This week's JAMA Psychiatry report is reminiscent of the Army's 2010 "Health Promotion, Risk Reduction, Suicide Prevention" report which blames the economy, stress and troops' risk-taking personalities including drug and alcohol use for the suicides. ("Illicit" drugs are cited 150 times.) Both this week's report and the Army report seem like institutional exercises in passing the buck onto victims and their "pre-existing" problems.
They also insult the intelligence. Since more than a third of troops who kill themselves never deployed, the majority of those who did never saw combat and suicides are not falling since the wars' ends, shouldn't the role of widely-prescribed drugs that carry suicide warnings at least merit a mention as a factor or variable?
In a series called "Medicating the Military," Military Times reports that one in six service members was on a psychoactive drug in 2010 and shows graphs of the suicide and prescription drug increases that exactly match.
When it comes to Big Pharma and the military, there appear to be no firewalls.
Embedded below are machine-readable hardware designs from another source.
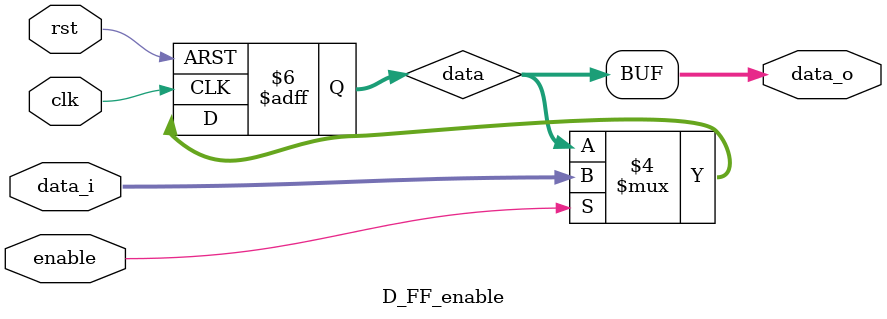
<source format=sv>
module D_FF_enable
#(parameter WIDTH=9) // fill number of bits 
(
	input logic clk, rst, enable,
	input logic [WIDTH-1:0] data_i,
	output logic [WIDTH-1:0] data_o
);
reg [WIDTH-1:0] data;
always_ff@ (posedge clk or negedge rst)
	if (!rst) begin
		data <= 0;
	end else if (enable) begin
	data <= data_i;
	end else data <= data;
assign data_o=data;
endmodule 
</source>
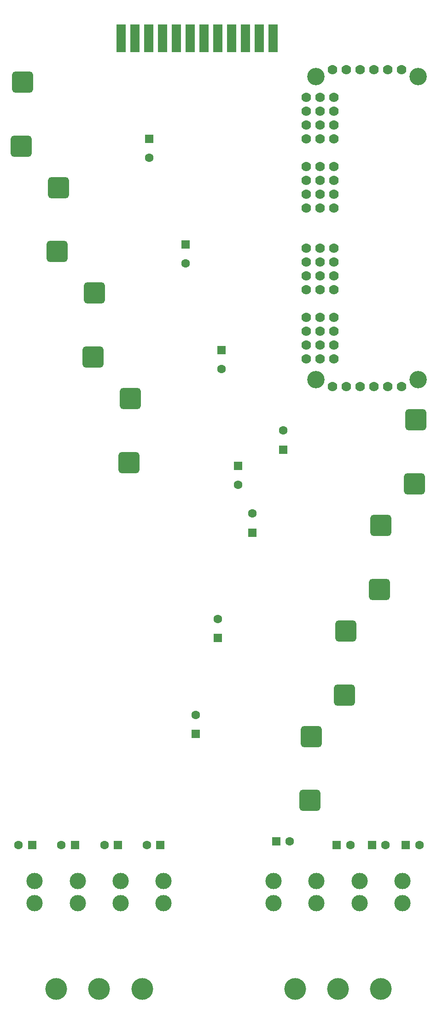
<source format=gbr>
%TF.GenerationSoftware,KiCad,Pcbnew,7.0.8*%
%TF.CreationDate,2023-10-09T09:06:24+01:00*%
%TF.ProjectId,CCC_rig_driver,4343435f-7269-4675-9f64-72697665722e,rev?*%
%TF.SameCoordinates,Original*%
%TF.FileFunction,Soldermask,Bot*%
%TF.FilePolarity,Negative*%
%FSLAX46Y46*%
G04 Gerber Fmt 4.6, Leading zero omitted, Abs format (unit mm)*
G04 Created by KiCad (PCBNEW 7.0.8) date 2023-10-09 09:06:24*
%MOMM*%
%LPD*%
G01*
G04 APERTURE LIST*
G04 Aperture macros list*
%AMRoundRect*
0 Rectangle with rounded corners*
0 $1 Rounding radius*
0 $2 $3 $4 $5 $6 $7 $8 $9 X,Y pos of 4 corners*
0 Add a 4 corners polygon primitive as box body*
4,1,4,$2,$3,$4,$5,$6,$7,$8,$9,$2,$3,0*
0 Add four circle primitives for the rounded corners*
1,1,$1+$1,$2,$3*
1,1,$1+$1,$4,$5*
1,1,$1+$1,$6,$7*
1,1,$1+$1,$8,$9*
0 Add four rect primitives between the rounded corners*
20,1,$1+$1,$2,$3,$4,$5,0*
20,1,$1+$1,$4,$5,$6,$7,0*
20,1,$1+$1,$6,$7,$8,$9,0*
20,1,$1+$1,$8,$9,$2,$3,0*%
G04 Aperture macros list end*
%ADD10C,4.000000*%
%ADD11C,3.000000*%
%ADD12R,1.651000X5.080000*%
%ADD13RoundRect,0.639769X-1.310231X-1.310231X1.310231X-1.310231X1.310231X1.310231X-1.310231X1.310231X0*%
%ADD14R,1.600000X1.600000*%
%ADD15C,1.600000*%
%ADD16RoundRect,0.639769X1.310231X1.310231X-1.310231X1.310231X-1.310231X-1.310231X1.310231X-1.310231X0*%
%ADD17C,1.778000*%
%ADD18C,3.200000*%
G04 APERTURE END LIST*
D10*
%TO.C,J12*%
X66049700Y-190614000D03*
X73949700Y-190614000D03*
X81849700Y-190614000D03*
D11*
X62099700Y-170814000D03*
X62099700Y-174914000D03*
X69999700Y-170814000D03*
X69999700Y-174914000D03*
X77899700Y-170814000D03*
X77899700Y-174914000D03*
X85799700Y-170814000D03*
X85799700Y-174914000D03*
%TD*%
D10*
%TO.C,J7*%
X22145700Y-190614000D03*
X30045700Y-190614000D03*
X37945700Y-190614000D03*
D11*
X18195700Y-170814000D03*
X18195700Y-174914000D03*
X26095700Y-170814000D03*
X26095700Y-174914000D03*
X33995700Y-170814000D03*
X33995700Y-174914000D03*
X41895700Y-170814000D03*
X41895700Y-174914000D03*
%TD*%
D12*
%TO.C,J6*%
X61970000Y-16160200D03*
X59430000Y-16160200D03*
X56890000Y-16160200D03*
X54350000Y-16160200D03*
X51810000Y-16160200D03*
X49270000Y-16160200D03*
X46730000Y-16160200D03*
X44190000Y-16160200D03*
X41650000Y-16160200D03*
X39110000Y-16160200D03*
X36570000Y-16160200D03*
X34030000Y-16160200D03*
%TD*%
D13*
%TO.C,IC10*%
X81831000Y-105576500D03*
X81581000Y-117326500D03*
%TD*%
D14*
%TO.C,C24*%
X52504700Y-73355500D03*
D15*
X52504700Y-76855500D03*
%TD*%
D14*
%TO.C,C9*%
X62594888Y-163600000D03*
D15*
X65094888Y-163600000D03*
%TD*%
D14*
%TO.C,C10*%
X73694888Y-164200000D03*
D15*
X76194888Y-164200000D03*
%TD*%
D16*
%TO.C,IC6*%
X28904700Y-74668000D03*
X29154700Y-62918000D03*
%TD*%
D14*
%TO.C,C29*%
X63900000Y-91652700D03*
D15*
X63900000Y-88152700D03*
%TD*%
D14*
%TO.C,C25*%
X55600000Y-94647300D03*
D15*
X55600000Y-98147300D03*
%TD*%
D13*
%TO.C,IC9*%
X75414400Y-124941700D03*
X75164400Y-136691700D03*
%TD*%
D16*
%TO.C,IC5*%
X22286100Y-55302800D03*
X22536100Y-43552800D03*
%TD*%
D13*
%TO.C,IC11*%
X88247700Y-86211300D03*
X87997700Y-97961300D03*
%TD*%
D14*
%TO.C,C1*%
X17705100Y-164200000D03*
D15*
X15205100Y-164200000D03*
%TD*%
D14*
%TO.C,C4*%
X41305113Y-164200000D03*
D15*
X38805113Y-164200000D03*
%TD*%
D16*
%TO.C,IC7*%
X35523300Y-94033200D03*
X35773300Y-82283200D03*
%TD*%
%TO.C,IC4*%
X15667500Y-35937600D03*
X15917500Y-24187600D03*
%TD*%
D14*
%TO.C,C26*%
X47800000Y-143852700D03*
D15*
X47800000Y-140352700D03*
%TD*%
D14*
%TO.C,C2*%
X25605100Y-164200000D03*
D15*
X23105100Y-164200000D03*
%TD*%
D14*
%TO.C,C27*%
X51814400Y-126254200D03*
D15*
X51814400Y-122754200D03*
%TD*%
D14*
%TO.C,C22*%
X39267500Y-34625100D03*
D15*
X39267500Y-38125100D03*
%TD*%
D14*
%TO.C,C11*%
X80194888Y-164200000D03*
D15*
X82694888Y-164200000D03*
%TD*%
D14*
%TO.C,C3*%
X33505100Y-164200000D03*
D15*
X31005100Y-164200000D03*
%TD*%
D14*
%TO.C,C12*%
X86394900Y-164200000D03*
D15*
X88894900Y-164200000D03*
%TD*%
D13*
%TO.C,IC8*%
X68997700Y-144306900D03*
X68747700Y-156056900D03*
%TD*%
D17*
%TO.C,U2*%
X73151700Y-26991000D03*
X73151700Y-29531000D03*
X73151700Y-32071000D03*
X73151700Y-34611000D03*
X73151700Y-39691000D03*
X73151700Y-42231000D03*
X73151700Y-44771000D03*
X73151700Y-47311000D03*
X73151700Y-54677000D03*
X73151700Y-57217000D03*
X73151700Y-59757000D03*
X73151700Y-62297000D03*
X73151700Y-67377000D03*
X73151700Y-69917000D03*
X73151700Y-72457000D03*
X73151700Y-74997000D03*
X85597700Y-21911000D03*
X85597700Y-80077000D03*
X68071700Y-26991000D03*
X68071700Y-29531000D03*
X68071700Y-32071000D03*
X68071700Y-34611000D03*
X68071700Y-39691000D03*
X68071700Y-42231000D03*
X68071700Y-44771000D03*
X68071700Y-47311000D03*
X68071700Y-54677000D03*
X68071700Y-57217000D03*
X68071700Y-59757000D03*
X68071700Y-62297000D03*
X68071700Y-67377000D03*
X68071700Y-69917000D03*
X68071700Y-72457000D03*
X68071700Y-74997000D03*
X83057700Y-21911000D03*
X83057700Y-80077000D03*
D18*
X88645700Y-23181000D03*
X88645700Y-78807000D03*
X69849700Y-23181000D03*
X69849700Y-78807000D03*
D17*
X80517700Y-21911000D03*
X80517700Y-80077000D03*
X77977700Y-21911000D03*
X77977700Y-80077000D03*
X72897700Y-21911000D03*
X72897700Y-80077000D03*
X70611700Y-26991000D03*
X70611700Y-29531000D03*
X70611700Y-32071000D03*
X70611700Y-34611000D03*
X70611700Y-39691000D03*
X70611700Y-42231000D03*
X70611700Y-44771000D03*
X70611700Y-47311000D03*
X70611700Y-54677000D03*
X70611700Y-57217000D03*
X70611700Y-59757000D03*
X70611700Y-62297000D03*
X70611700Y-67377000D03*
X70611700Y-69917000D03*
X70611700Y-72457000D03*
X70611700Y-74997000D03*
X75437700Y-21911000D03*
X75437700Y-80077000D03*
%TD*%
D14*
%TO.C,C23*%
X45886100Y-53990300D03*
D15*
X45886100Y-57490300D03*
%TD*%
D14*
%TO.C,C28*%
X58231000Y-106889000D03*
D15*
X58231000Y-103389000D03*
%TD*%
M02*

</source>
Matthew Friedman, executive director of the VA's National Center for PTSD, unabashedly admits receiving AstraZeneca money in a video and served as a Pï zer Visiting Professor while helming a government organization. AstraZeneca makes Seroquel on which the VA spent $125.4 million in 2009 alone.
Elspeth Ritchie appeared in a webcast funded by AstraZeneca and Eli Lilly while serving in the U.S. Army Surgeon General's Office and praised the drugs made by the companies.